> [Task directions]:
Rewrite each of the entries below, changing every "BundleContext" to "ServiceContext" and leaving everything else the same.

> [Records to use]:
⟨

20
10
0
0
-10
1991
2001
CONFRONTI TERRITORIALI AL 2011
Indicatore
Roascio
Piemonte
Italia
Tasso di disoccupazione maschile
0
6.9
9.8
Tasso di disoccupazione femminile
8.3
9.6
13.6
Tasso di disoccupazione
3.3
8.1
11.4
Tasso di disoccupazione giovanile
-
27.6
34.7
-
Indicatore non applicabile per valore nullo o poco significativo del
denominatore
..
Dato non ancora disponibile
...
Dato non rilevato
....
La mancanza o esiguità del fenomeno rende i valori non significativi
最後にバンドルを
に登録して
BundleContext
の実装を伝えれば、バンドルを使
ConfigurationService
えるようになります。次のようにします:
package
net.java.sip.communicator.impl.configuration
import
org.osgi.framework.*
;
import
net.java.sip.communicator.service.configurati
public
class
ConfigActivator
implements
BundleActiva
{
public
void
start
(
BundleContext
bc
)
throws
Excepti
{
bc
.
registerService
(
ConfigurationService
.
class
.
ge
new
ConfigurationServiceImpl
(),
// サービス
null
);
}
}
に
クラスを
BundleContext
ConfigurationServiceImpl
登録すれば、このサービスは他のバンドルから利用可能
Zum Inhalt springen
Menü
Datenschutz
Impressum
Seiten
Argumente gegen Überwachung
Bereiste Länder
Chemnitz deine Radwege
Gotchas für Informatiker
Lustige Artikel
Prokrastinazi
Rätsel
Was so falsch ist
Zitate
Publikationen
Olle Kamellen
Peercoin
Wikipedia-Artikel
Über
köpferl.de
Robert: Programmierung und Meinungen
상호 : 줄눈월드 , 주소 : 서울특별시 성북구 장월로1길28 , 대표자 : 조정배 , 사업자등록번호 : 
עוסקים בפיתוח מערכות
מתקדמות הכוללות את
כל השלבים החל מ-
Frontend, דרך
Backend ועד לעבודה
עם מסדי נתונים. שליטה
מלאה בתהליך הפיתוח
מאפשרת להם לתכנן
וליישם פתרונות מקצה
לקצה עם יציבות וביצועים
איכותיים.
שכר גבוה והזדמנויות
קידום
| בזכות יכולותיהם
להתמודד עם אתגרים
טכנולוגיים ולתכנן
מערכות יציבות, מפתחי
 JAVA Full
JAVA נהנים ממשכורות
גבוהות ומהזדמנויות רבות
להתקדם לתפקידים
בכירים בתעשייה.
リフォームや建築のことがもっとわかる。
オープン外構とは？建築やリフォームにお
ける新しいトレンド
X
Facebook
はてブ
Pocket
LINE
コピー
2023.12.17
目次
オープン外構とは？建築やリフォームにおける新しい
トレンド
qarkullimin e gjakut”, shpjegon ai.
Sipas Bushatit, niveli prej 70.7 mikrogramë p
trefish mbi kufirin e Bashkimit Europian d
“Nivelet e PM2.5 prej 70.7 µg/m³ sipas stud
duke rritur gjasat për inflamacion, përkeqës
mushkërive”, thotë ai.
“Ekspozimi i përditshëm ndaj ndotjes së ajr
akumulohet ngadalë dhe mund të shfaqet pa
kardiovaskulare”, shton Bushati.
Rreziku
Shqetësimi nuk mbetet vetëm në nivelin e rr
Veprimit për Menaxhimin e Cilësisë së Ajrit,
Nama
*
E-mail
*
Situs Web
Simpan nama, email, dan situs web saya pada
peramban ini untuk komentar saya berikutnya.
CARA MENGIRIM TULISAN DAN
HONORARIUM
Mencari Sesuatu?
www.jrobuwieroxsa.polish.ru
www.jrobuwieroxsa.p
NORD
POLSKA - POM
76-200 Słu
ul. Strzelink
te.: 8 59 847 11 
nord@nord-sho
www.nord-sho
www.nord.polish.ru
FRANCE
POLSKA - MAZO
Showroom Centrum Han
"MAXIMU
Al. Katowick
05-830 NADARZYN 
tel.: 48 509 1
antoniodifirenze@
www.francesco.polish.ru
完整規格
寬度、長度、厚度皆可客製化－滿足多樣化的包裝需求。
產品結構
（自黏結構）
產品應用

⟩

> [Expected answer]:
20
10
0
0
-10
1991
2001
CONFRONTI TERRITORIALI AL 2011
Indicatore
Roascio
Piemonte
Italia
Tasso di disoccupazione maschile
0
6.9
9.8
Tasso di disoccupazione femminile
8.3
9.6
13.6
Tasso di disoccupazione
3.3
8.1
11.4
Tasso di disoccupazione giovanile
-
27.6
34.7
-
Indicatore non applicabile per valore nullo o poco significativo del
denominatore
..
Dato non ancora disponibile
...
Dato non rilevato
....
La mancanza o esiguità del fenomeno rende i valori non significativi
最後にバンドルを
に登録して
ServiceContext
の実装を伝えれば、バンドルを使
ConfigurationService
えるようになります。次のようにします:
package
net.java.sip.communicator.impl.configuration
import
org.osgi.framework.*
;
import
net.java.sip.communicator.service.configurati
public
class
ConfigActivator
implements
BundleActiva
{
public
void
start
(
ServiceContext
bc
)
throws
Excepti
{
bc
.
registerService
(
ConfigurationService
.
class
.
ge
new
ConfigurationServiceImpl
(),
// サービス
null
);
}
}
に
クラスを
ServiceContext
ConfigurationServiceImpl
登録すれば、このサービスは他のバンドルから利用可能
Zum Inhalt springen
Menü
Datenschutz
Impressum
Seiten
Argumente gegen Überwachung
Bereiste Länder
Chemnitz deine Radwege
Gotchas für Informatiker
Lustige Artikel
Prokrastinazi
Rätsel
Was so falsch ist
Zitate
Publikationen
Olle Kamellen
Peercoin
Wikipedia-Artikel
Über
köpferl.de
Robert: Programmierung und Meinungen
상호 : 줄눈월드 , 주소 : 서울특별시 성북구 장월로1길28 , 대표자 : 조정배 , 사업자등록번호 : 
עוסקים בפיתוח מערכות
מתקדמות הכוללות את
כל השלבים החל מ-
Frontend, דרך
Backend ועד לעבודה
עם מסדי נתונים. שליטה
מלאה בתהליך הפיתוח
מאפשרת להם לתכנן
וליישם פתרונות מקצה
לקצה עם יציבות וביצועים
איכותיים.
שכר גבוה והזדמנויות
קידום
| בזכות יכולותיהם
להתמודד עם אתגרים
טכנולוגיים ולתכנן
מערכות יציבות, מפתחי
 JAVA Full
JAVA נהנים ממשכורות
גבוהות ומהזדמנויות רבות
להתקדם לתפקידים
בכירים בתעשייה.
リフォームや建築のことがもっとわかる。
オープン外構とは？建築やリフォームにお
ける新しいトレンド
X
Facebook
はてブ
Pocket
LINE
コピー
2023.12.17
目次
オープン外構とは？建築やリフォームにおける新しい
トレンド
qarkullimin e gjakut”, shpjegon ai.
Sipas Bushatit, niveli prej 70.7 mikrogramë p
trefish mbi kufirin e Bashkimit Europian d
“Nivelet e PM2.5 prej 70.7 µg/m³ sipas stud
duke rritur gjasat për inflamacion, përkeqës
mushkërive”, thotë ai.
“Ekspozimi i përditshëm ndaj ndotjes së ajr
akumulohet ngadalë dhe mund të shfaqet pa
kardiovaskulare”, shton Bushati.
Rreziku
Shqetësimi nuk mbetet vetëm në nivelin e rr
Veprimit për Menaxhimin e Cilësisë së Ajrit,
Nama
*
E-mail
*
Situs Web
Simpan nama, email, dan situs web saya pada
peramban ini untuk komentar saya berikutnya.
CARA MENGIRIM TULISAN DAN
HONORARIUM
Mencari Sesuatu?
www.jrobuwieroxsa.polish.ru
www.jrobuwieroxsa.p
NORD
POLSKA - POM
76-200 Słu
ul. Strzelink
te.: 8 59 847 11 
nord@nord-sho
www.nord-sho
www.nord.polish.ru
FRANCE
POLSKA - MAZO
Showroom Centrum Han
"MAXIMU
Al. Katowick
05-830 NADARZYN 
tel.: 48 509 1
antoniodifirenze@
www.francesco.polish.ru
完整規格
寬度、長度、厚度皆可客製化－滿足多樣化的包裝需求。
產品結構
（自黏結構）
產品應用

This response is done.